How to complete this task — Print the complete article on the veterans who waited decades for answers about experiments, reproducing every line of it without changes.

Wednesday, July 12, 2017

6,000 Veterans Waited Decades for Answers on Experiments

Lawmakers want Defense Department to declassify info about experiments on troops

STARS AND STRIPES
By NIKKI WENTLING
Published: July 12, 2017
Rep. Mike Thompson, D-Calif., has been questioning the Defense Department about the testing since he was elected to the House in 1999, when a Navy veteran who had been subjected to chemical agents asked Thompson to look into it.
Airman 1st Class Harry Leonard, postal clerk, sorts mail while wearing nuclear-biological-chemical gear during a test to evaluate his unit's ability to perform under fallout conditions in October, 1978. DEPARTMENT OF DEFENSE
WASHINGTON – Three lawmakers introduced a measure Wednesday to force the Defense Department to declassify records about chemical and biological testing that the government performed on servicemembers in the 1960s and 1970s, in an attempt to connect the affected veterans with Department of Veterans Affairs benefits and health care.

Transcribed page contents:
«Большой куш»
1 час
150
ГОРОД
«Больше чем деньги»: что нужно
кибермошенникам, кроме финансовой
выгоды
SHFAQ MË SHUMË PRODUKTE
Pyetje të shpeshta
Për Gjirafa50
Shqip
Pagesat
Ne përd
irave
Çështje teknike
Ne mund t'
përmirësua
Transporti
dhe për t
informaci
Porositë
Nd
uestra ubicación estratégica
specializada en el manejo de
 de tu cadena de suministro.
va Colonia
---
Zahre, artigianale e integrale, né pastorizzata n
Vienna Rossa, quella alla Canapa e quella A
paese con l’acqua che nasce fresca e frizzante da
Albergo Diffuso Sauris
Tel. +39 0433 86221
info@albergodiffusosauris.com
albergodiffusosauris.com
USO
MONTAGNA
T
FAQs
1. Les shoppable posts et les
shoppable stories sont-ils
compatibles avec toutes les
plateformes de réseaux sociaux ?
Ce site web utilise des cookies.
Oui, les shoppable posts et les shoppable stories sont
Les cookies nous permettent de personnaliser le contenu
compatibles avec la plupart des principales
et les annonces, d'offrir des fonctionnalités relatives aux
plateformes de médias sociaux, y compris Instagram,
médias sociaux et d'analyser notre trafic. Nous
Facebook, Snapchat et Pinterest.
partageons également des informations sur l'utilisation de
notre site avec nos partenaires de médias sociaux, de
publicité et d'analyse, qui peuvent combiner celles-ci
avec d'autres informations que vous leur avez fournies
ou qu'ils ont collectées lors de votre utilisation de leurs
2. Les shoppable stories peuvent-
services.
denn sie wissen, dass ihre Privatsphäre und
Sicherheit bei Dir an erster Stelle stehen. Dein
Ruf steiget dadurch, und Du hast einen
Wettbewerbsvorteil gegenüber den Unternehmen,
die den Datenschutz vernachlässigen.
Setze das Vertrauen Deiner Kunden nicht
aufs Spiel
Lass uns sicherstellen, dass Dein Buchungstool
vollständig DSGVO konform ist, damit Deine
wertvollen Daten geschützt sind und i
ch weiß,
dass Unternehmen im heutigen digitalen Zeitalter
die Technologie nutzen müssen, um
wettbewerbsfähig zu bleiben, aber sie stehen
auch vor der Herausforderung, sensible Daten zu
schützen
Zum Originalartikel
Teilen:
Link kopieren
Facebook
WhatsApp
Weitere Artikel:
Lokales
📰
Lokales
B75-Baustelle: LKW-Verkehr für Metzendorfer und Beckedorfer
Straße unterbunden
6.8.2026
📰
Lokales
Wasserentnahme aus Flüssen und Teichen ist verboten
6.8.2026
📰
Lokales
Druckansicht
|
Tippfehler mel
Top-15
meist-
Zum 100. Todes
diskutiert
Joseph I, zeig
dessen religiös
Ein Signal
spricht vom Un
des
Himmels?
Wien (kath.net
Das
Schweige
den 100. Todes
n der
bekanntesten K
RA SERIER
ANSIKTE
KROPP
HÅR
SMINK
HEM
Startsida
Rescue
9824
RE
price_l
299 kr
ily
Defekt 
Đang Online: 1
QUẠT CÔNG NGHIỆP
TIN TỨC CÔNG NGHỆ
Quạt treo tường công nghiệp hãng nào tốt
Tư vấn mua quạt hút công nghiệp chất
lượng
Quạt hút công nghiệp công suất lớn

Response area —
Wednesday, July 12, 2017

6,000 Veterans Waited Decades for Answers on Experiments

Lawmakers want Defense Department to declassify info about experiments on troops

STARS AND STRIPES
By NIKKI WENTLING
Published: July 12, 2017
Rep. Mike Thompson, D-Calif., has been questioning the Defense Department about the testing since he was elected to the House in 1999, when a Navy veteran who had been subjected to chemical agents asked Thompson to look into it.
Airman 1st Class Harry Leonard, postal clerk, sorts mail while wearing nuclear-biological-chemical gear during a test to evaluate his unit's ability to perform under fallout conditions in October, 1978. DEPARTMENT OF DEFENSE
WASHINGTON – Three lawmakers introduced a measure Wednesday to force the Defense Department to declassify records about chemical and biological testing that the government performed on servicemembers in the 1960s and 1970s, in an attempt to connect the affected veterans with Department of Veterans Affairs benefits and health care.